January 10

What was advertised in a colonial American newspaper 250 years ago this week?

Jan 10 - 1:7:1768 Massachusetts Gazette
Massachusetts Gazette (January 7, 1768).

“He is determined to sell as cheap as can be bought in any Part of America.”

Frederick William Geyer, a frequent advertiser in Boston’s newspapers in the late 1760s, advanced one of the most common marketing appeals of the eighteenth century: he promoted his low prices. He did not, however, resort to any of the stock phrases or formulaic language often deployed by shopkeepers and merchants in newspaper advertisements throughout the colonies. Instead, he made hyperbolic claims about the bargains prospective customers could expect to encounter upon visiting his shop. Geyer proclaimed that he was “determined to sell as cheap as can be bought in any Part of America, either by Wholesale or Retail.” Some advertisers compared their prices to others in the same city or the same region, but virtually none made such sweeping statements about prices throughout the colonies.

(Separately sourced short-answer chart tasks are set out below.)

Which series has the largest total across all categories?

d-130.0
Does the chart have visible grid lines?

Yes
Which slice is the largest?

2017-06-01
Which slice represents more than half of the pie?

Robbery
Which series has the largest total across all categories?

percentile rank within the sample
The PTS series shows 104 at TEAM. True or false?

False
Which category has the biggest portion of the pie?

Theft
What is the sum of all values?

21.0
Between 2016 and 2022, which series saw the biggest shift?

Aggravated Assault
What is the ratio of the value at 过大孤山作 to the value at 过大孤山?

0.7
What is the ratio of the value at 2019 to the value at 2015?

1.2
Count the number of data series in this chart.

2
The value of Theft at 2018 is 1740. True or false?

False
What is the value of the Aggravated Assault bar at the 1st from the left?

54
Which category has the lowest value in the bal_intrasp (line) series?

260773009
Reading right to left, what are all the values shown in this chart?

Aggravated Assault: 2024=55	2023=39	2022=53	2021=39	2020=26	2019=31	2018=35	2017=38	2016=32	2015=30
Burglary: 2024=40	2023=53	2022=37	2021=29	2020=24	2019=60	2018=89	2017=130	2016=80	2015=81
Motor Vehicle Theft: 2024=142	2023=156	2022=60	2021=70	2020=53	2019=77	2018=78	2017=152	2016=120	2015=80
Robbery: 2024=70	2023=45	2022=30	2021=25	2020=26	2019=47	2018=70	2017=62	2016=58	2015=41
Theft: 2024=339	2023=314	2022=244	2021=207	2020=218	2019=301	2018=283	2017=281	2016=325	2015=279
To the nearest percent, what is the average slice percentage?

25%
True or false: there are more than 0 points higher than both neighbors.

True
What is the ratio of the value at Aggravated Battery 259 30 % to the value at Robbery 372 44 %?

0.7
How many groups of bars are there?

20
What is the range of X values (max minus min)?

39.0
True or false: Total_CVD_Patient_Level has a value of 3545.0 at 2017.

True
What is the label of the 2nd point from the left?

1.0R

While readers certainly would have been skeptical of such a claim, Geyer won the advantage of forcing consumers to grapple with it. He planted the idea, challenging them to learn his prices and assess them on their own. At the very least, such language set his advertisement apart from others, making it memorable for its bold assertion. It also set the stage for negotiations between buyer and seller. Although Geyer did not promise to match the prices of his competitors, expressing his determination to offer the lowest prices “in any Part of America” suggested his willingness to make a deal in order to satisfy customers that he delivered on his rhetoric.

Eighteenth-century advertisers promoted their prices, not unlike advertisers today. Many relied on standardized language to make the most basic sort of appeal to potential customers, but the language of price was not static. Others, like Geyer, experimented with increasingly audacious descriptions of their prices to overshadow their competition and attract the attention of consumers. Even if readers did not immediately make purchases from Geyer, his advertisement contributed to a reputation that could convince consumers to visit his shop and check out his prices at some point in the future.